Колонна замерла, переживает, понимает, что конвой спасает татарина, и вдруг сбоку застрочил автомат. Третий бил метко, с первых же выстрелов изрешетил всего татарина, и тот, падая, какие-то мгновения пытался как будто ухватиться руками за сияющее солнечное небо и, протянув одну руку к солнцу, упал головой вниз по склону, а автомат все продолжал стрелять.
Татарин лежал на склоне и хорошо был виден всей колонне. Лицо разбито, одежда в крови, а третий конвойный все стреляет…
Колонна заключенных от внутреннего напряжения и волнения подалась на конвой, и тогда начальник охраны дал над головами заключенных предупредительную очередь из автомата и закричал: «Садись на землю!»

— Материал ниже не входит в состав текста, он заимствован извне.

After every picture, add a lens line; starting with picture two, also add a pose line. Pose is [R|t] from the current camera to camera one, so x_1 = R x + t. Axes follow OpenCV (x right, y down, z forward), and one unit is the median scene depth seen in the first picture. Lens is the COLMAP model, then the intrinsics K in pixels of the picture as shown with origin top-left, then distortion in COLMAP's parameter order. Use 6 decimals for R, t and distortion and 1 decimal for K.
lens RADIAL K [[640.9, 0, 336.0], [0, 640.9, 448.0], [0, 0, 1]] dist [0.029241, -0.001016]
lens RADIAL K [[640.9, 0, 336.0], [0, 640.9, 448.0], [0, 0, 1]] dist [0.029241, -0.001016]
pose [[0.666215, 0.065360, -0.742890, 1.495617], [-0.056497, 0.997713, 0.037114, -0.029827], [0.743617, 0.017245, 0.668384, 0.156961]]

Люди упали на дорогу, покрытую листьями. Над головами прошлась вторая очередь, и тот же голос, срываясь от крика, продолжал: «Пригнись, распластайся!» – и тяжелый мат закончил фразу. Стало тихо, и было слышно, как солдат сказал лейтенанту: «Товарищ лейтенант! Я его, гада, по-снайперовски уложил с первой очереди», – в голосе солдата слышался татарский акцент.
И в это время кто-то из колонны крикнул: «Собака! Своего татарина убил. Смерть тебе!» Солдат-татарин резко обернулся к колонне и направил на заключенных автомат, и в этот момент начальник конвоя крикнул: «Ибрагимов! Отставить!»

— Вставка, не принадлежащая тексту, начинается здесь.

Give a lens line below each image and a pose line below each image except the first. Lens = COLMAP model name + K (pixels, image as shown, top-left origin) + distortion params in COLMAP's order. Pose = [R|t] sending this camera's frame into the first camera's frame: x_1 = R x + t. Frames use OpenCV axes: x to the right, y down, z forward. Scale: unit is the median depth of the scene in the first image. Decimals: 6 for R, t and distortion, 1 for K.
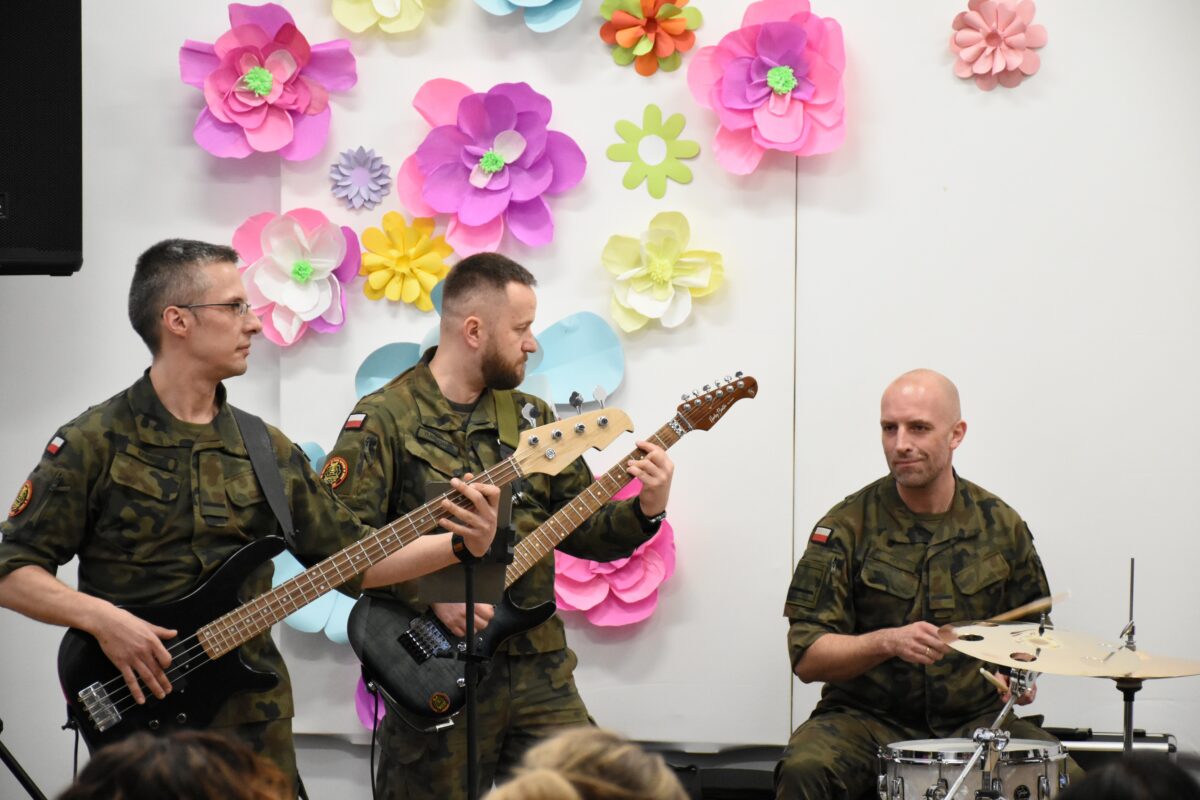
lens RADIAL K [[4749.5, 0, 595.6], [0, 4749.5, 398.3], [0, 0, 1]] dist [0.088028, 0.000000]
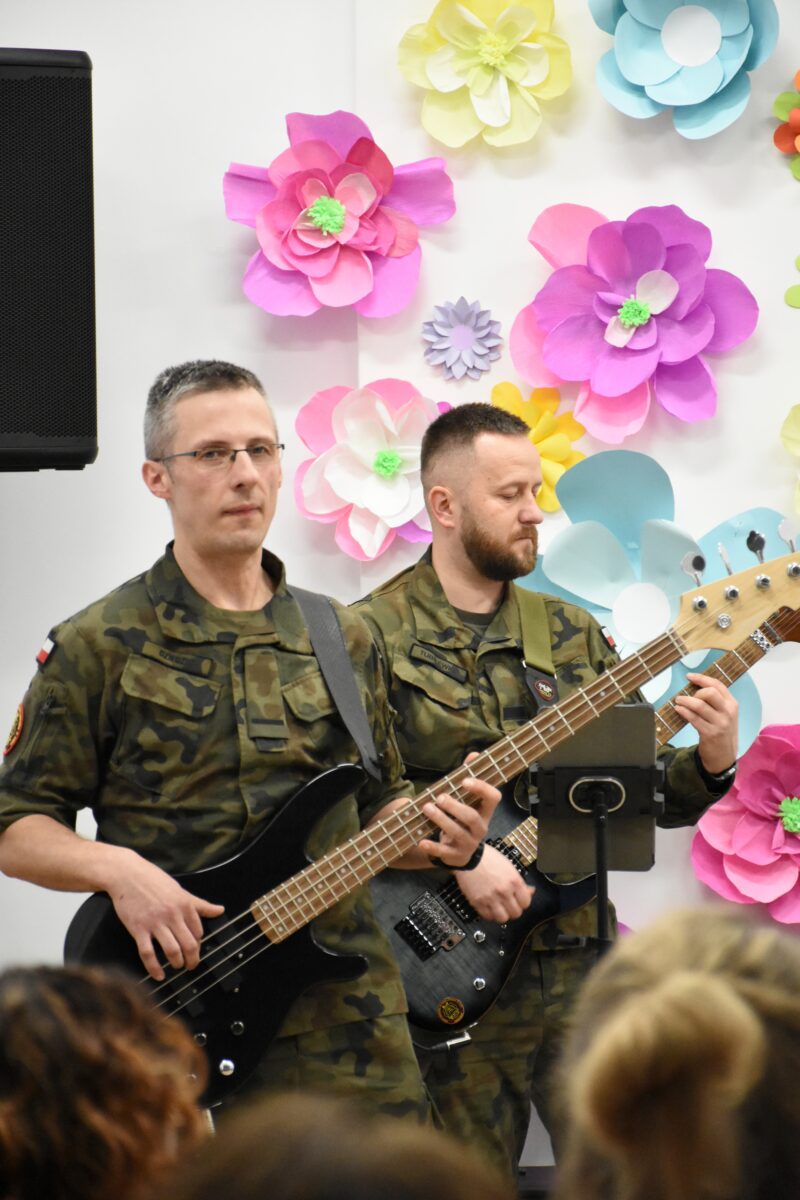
lens RADIAL K [[5142.6, 0, 400.1], [0, 5142.6, 600.7], [0, 0, 1]] dist [0.156810, 0.000000]
pose [[0.998007, -0.018233, -0.060409, -0.010253], [0.016260, 0.999324, -0.032983, 0.022921], [0.060970, 0.031935, 0.997629, 0.176678]]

Распластались, прижались к земле. Слышу, кто-то около меня плачет. Голову повернул – вижу, о. Арсений стоит на коленях, возвышаясь над всеми лежащими, лицо в слезах, и временами тихо-тихо всхлипывает, а губы двигаются и произносят что-то полушепотом.
Я его рукой ударил и говорю шепотом: «Ложись! пристрелят!» – а он продолжает стоять на коленях, смотрит куда-то невидящими глазами, шепчет и крестится. Второй раз толкнул его – не ложится. Ну, думаю, пусть стоит, меня бы только не пристрелили. Прошло минут 10–15, охрана по обочинам дороги бегает, слышим, тело поволокли по земле, а потом раздалась команда: «Вставай! Ряды держи – не путайся. В сторону шаг – стреляю!»